» **Job**
Reproduce the passage from the commentary on Isaiah 26 that starts at "Periods of restoration" and ends at "the prophet Isaiah.".

» **Document section**
—————

《The Biblical Illustrator – Isaiah (Ch.26~30)》(A Compilation)

26 Chapter 26

Verse 1

Verses 1-21

Verses 1-10

Isaiah 26:1-10

In that day shall this song be sung

Periods of restoration

If it be demanded, what period of time is this which the prophet speaks of?
we must answer, that it is the time when the people, who for their provocations were thrown into the furnace of affliction, and had continued in it till they were purged from their sins, were delivered from it, and restored to the favour of God, and the enjoyment of His former mercies. Of which restoration there are three kinds or degrees plainly spoken of by the prophet Isaiah.

1. The Jews’ return from the land of their captivity, especially that of Babylon.

2. The restoration of the family and kingdom of David in the person of the Messiah.

3. The perfect felicity of that kingdom in astute of future glory. (W. Reading, M. A.)

—————

» **Data**
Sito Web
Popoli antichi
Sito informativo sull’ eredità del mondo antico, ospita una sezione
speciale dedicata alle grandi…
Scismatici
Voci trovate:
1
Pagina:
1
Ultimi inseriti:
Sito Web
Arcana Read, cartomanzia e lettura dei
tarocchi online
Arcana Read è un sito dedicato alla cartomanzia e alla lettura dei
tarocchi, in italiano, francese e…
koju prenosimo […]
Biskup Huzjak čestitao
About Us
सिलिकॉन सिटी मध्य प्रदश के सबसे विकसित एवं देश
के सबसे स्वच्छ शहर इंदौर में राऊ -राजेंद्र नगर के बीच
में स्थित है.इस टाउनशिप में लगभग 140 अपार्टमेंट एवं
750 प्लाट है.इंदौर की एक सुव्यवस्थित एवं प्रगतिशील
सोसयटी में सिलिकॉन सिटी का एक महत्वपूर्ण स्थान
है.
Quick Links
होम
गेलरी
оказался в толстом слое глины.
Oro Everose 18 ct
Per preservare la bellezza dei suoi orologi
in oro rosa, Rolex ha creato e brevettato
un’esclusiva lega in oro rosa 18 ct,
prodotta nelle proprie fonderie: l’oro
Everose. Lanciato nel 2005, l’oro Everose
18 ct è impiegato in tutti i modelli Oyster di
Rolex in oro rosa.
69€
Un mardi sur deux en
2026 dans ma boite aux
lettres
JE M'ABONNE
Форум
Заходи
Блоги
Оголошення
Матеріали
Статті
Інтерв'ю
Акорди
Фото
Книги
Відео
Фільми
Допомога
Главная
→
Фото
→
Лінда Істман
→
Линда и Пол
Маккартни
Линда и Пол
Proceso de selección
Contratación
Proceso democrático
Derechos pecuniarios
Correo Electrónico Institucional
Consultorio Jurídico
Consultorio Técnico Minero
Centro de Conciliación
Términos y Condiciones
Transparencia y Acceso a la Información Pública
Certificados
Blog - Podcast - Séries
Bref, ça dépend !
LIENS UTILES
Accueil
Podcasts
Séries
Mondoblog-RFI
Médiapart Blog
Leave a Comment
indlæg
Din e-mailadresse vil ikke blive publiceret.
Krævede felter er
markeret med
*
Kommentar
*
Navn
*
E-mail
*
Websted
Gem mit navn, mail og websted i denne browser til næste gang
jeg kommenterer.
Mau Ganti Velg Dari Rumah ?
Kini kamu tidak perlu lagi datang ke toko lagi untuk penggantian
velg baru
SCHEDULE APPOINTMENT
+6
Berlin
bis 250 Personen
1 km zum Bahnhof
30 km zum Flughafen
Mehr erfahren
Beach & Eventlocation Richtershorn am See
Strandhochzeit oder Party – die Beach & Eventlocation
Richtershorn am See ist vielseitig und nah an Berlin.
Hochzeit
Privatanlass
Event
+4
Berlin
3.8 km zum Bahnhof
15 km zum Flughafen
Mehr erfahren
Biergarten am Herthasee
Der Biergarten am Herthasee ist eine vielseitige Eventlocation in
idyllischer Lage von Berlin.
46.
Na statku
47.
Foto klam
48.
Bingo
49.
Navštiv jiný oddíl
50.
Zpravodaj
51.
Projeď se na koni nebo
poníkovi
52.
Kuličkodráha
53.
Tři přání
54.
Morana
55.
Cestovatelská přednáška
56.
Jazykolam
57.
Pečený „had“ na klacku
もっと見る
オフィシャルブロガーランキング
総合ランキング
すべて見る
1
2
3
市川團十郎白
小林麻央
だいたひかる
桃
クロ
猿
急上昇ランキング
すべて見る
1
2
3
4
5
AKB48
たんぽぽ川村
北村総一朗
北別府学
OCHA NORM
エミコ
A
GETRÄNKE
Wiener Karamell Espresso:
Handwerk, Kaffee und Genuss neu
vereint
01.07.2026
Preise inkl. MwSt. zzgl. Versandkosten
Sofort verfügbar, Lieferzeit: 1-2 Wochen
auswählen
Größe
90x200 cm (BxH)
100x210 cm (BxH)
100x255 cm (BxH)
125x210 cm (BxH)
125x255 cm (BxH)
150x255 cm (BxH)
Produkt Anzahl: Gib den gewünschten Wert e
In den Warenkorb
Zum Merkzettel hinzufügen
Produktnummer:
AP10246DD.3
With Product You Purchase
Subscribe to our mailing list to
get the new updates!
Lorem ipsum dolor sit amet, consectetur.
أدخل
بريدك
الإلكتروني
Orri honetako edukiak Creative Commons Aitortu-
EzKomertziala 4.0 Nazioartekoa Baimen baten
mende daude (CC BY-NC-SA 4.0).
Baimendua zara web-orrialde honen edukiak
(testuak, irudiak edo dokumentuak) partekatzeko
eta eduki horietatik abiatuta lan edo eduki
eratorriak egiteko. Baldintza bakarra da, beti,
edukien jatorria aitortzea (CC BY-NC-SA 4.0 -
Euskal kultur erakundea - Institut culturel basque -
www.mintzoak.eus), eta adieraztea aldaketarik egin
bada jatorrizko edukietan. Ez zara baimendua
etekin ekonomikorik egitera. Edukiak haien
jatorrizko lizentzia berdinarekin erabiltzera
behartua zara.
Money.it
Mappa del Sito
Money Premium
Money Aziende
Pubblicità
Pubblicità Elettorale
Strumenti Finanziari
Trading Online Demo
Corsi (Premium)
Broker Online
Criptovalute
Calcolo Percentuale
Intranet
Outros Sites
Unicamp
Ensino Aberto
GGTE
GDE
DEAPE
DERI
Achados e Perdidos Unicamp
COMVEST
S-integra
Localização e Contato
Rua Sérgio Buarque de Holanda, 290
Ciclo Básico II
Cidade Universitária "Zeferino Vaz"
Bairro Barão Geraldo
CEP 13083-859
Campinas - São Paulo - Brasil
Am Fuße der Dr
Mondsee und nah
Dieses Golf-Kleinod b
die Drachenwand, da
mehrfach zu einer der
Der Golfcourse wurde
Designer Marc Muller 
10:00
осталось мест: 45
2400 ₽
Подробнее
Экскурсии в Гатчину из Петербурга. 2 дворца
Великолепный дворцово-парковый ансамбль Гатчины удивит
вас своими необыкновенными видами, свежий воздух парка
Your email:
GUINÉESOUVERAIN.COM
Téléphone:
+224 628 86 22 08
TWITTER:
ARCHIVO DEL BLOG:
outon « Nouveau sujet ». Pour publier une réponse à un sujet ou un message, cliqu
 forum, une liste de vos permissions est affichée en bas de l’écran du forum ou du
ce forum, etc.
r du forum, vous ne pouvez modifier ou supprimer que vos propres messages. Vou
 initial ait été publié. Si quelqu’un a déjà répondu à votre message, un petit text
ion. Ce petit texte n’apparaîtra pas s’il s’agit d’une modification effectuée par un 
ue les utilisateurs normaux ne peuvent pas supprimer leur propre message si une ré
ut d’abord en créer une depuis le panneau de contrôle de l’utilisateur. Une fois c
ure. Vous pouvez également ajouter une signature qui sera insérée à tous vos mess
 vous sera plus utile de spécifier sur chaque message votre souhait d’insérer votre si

—————

» **Reply to the exercise**
Periods of restoration

If it be demanded, what period of time is this which the prophet speaks of?
we must answer, that it is the time when the people, who for their provocations were thrown into the furnace of affliction, and had continued in it till they were purged from their sins, were delivered from it, and restored to the favour of God, and the enjoyment of His former mercies. Of which restoration there are three kinds or degrees plainly spoken of by the prophet Isaiah.